Depuis 2018, le Cameroun mène une opération ambitieuse d’assainissement du fichier solde de l’État, visant à éliminer les fonctionnaires fictifs de ses registres. En trois ans, cette initiative, lancée par le président Paul Biya, a permis la radiation de plus de 3500 agents publics et la mise sous surveillance de 5500 autres, avec un objectif clair : rationaliser les dépenses publiques en supprimant les irrégularités administratives.
Un Processus Rigoureux et Structuré
Au cœur de cette opération, chaque fonctionnaire doit prouver physiquement son existence et fournir des justificatifs de son recrutement. « Chaque fonctionnaire émargeant des caisses de l’État doit fournir une preuve physique et des justificatifs de son recrutement », a rappelé Joseph Le, ministre de la Fonction publique et de la Réforme administrative.
Depuis 2018, deux bilans principaux ont été publiés :
- Mai 2021 : 1981 licenciements et 428 révocations annoncés.
- Novembre 2024 : 1172 nouvelles radiations.
En tout, 3577 agents ont été exclus des registres de l’État. Les motifs de ces exclusions incluent l’absentéisme non justifié, des cas de démission ou de décès non déclarés.
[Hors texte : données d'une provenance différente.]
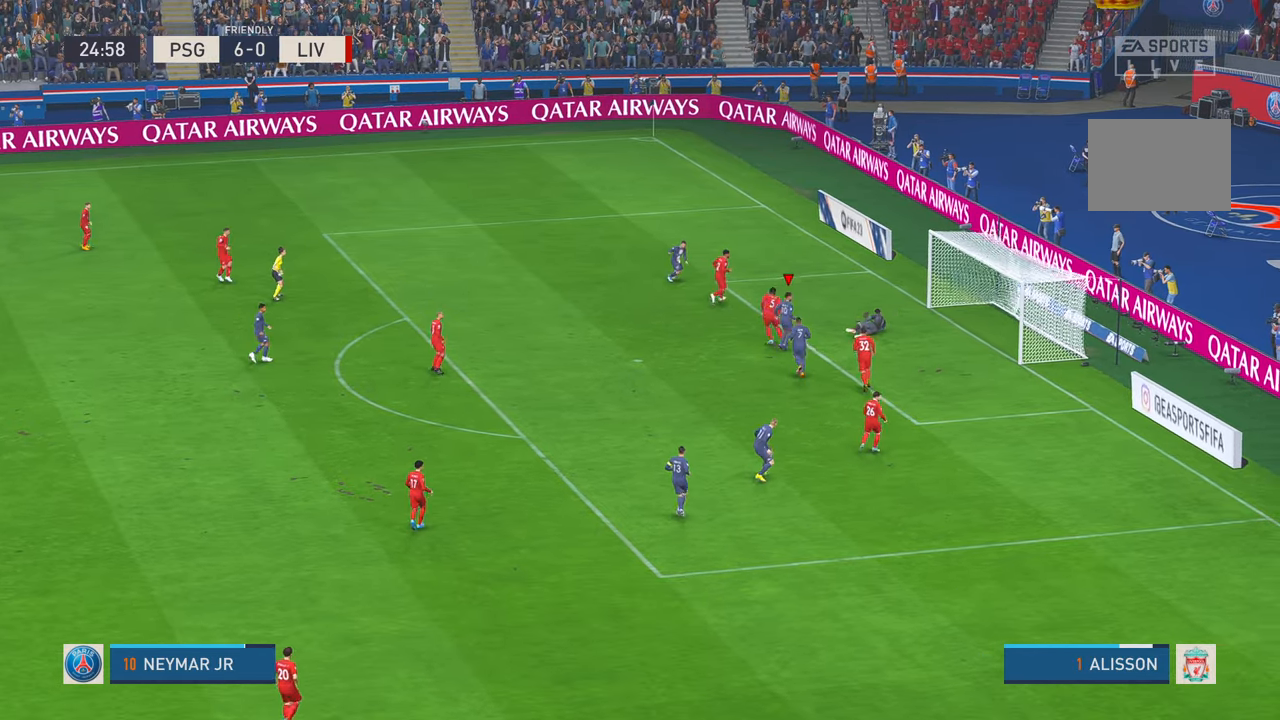
{"dt_ms": 500, "buttons": [], "left_stick": "up", "right_stick": "center", "events": []}
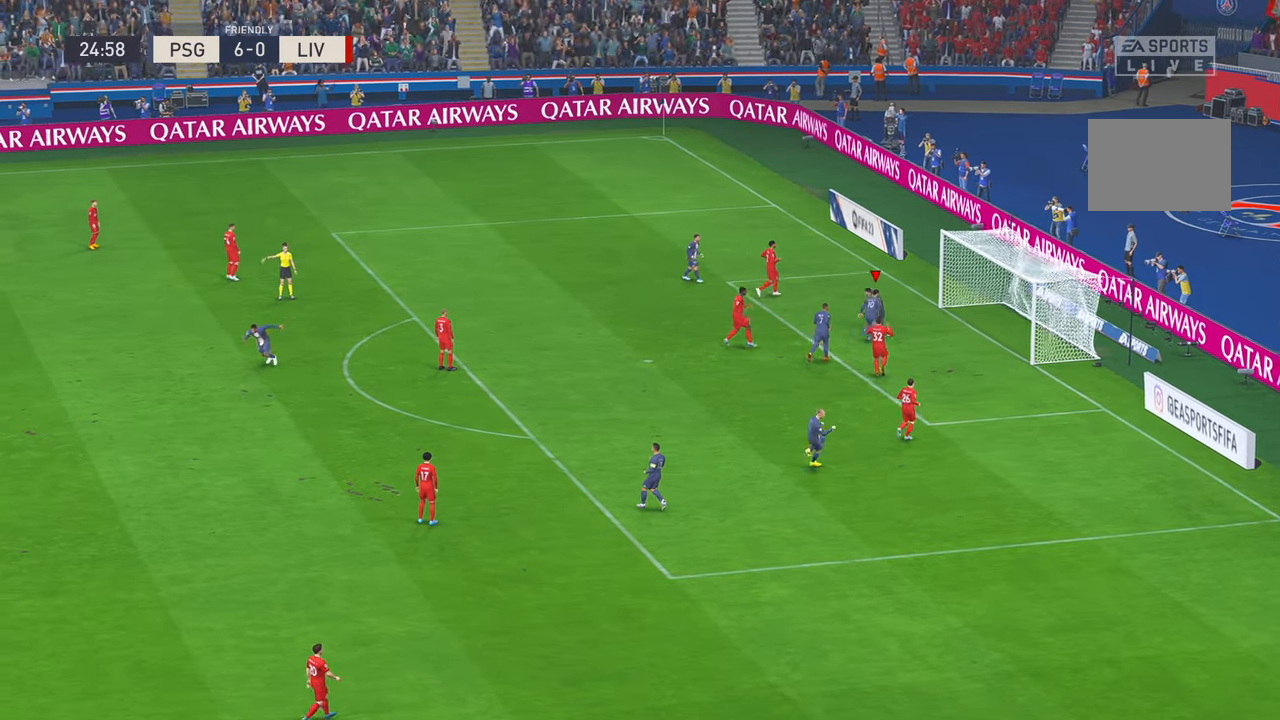
{"dt_ms": 500, "buttons": ["L1", "R1"], "left_stick": "up", "right_stick": "center", "events": [[33, "L1", "down"], [100, "R1", "down"], [433, "L1", "up"], [433, "R1", "up"], [450, "L1", "down"], [450, "R1", "down"]]}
Ces radiations touchent des profils variés : enseignants, infirmiers, cadres administratifs et techniciens.
Un Impact Financier Significatif
Les fonctionnaires fictifs représentent une lourde charge pour les finances publiques. Selon Cyrille Edou Alo’o, directeur général du Budget, ils coûtent environ 10 milliards de francs CFA par an à l’État. La première phase de l’opération, en 2021, avait permis d’économiser près de 30 milliards de francs CFA, soit environ 6 % de la masse salariale mensuelle de l’État, estimée à 90 milliards de francs CFA. « Cette campagne offre une bouffée d’oxygène à nos finances publiques », avait déclaré Alo’o en 2018.
Résistance et Mesures de Sanction
Malgré des convocations répétées, seules 601 personnes concernées ont répondu aux demandes des autorités ou fourni des explications. Parmi elles, 177 agents ont été réintégrés après examen de leur dossier. D’autres ont été sanctionnés pour avoir présenté de faux documents. Les fonctionnaires injustement radiés conservent néanmoins la possibilité de déposer un recours.
Un Problème Persistant Malgré les Efforts
Ce phénomène des fonctionnaires fictifs n’est pas nouveau au Cameroun. En 2005, une campagne similaire avait déjà révélé l’existence de 500 agents fictifs au ministère des Finances. Dix ans plus tard, en 2015, une liste de 10 000 fonctionnaires avait été publiée pour clarifier leur situation administrative. Bien que des systèmes informatiques tels que le SIGIPES aient été introduits pour améliorer la gestion des ressources humaines, ces dysfonctionnements persistent.
Une Volonté Politique Renouvelée
Face à ce problème tenace, le président Paul Biya a réaffirmé, dans une circulaire d’octobre 2024, l’importance de poursuivre l’assainissement. Il a exigé la suppression des salaires ou pensions indus ainsi que la radiation des agents irréguliers. Avec encore 5500 agents suspectés, le gouvernement reste déterminé à éradiquer ce fléau.
L’opération d’assainissement du fichier solde symbolise une volonté politique forte d’assainir les finances publiques et de restaurer l’intégrité administrative au Cameroun. Si des progrès notables ont été réalisés, la lutte contre les fonctionnaires fictifs reste un défi de taille pour le pays, nécessitant une vigilance et un engagement constants des autorités.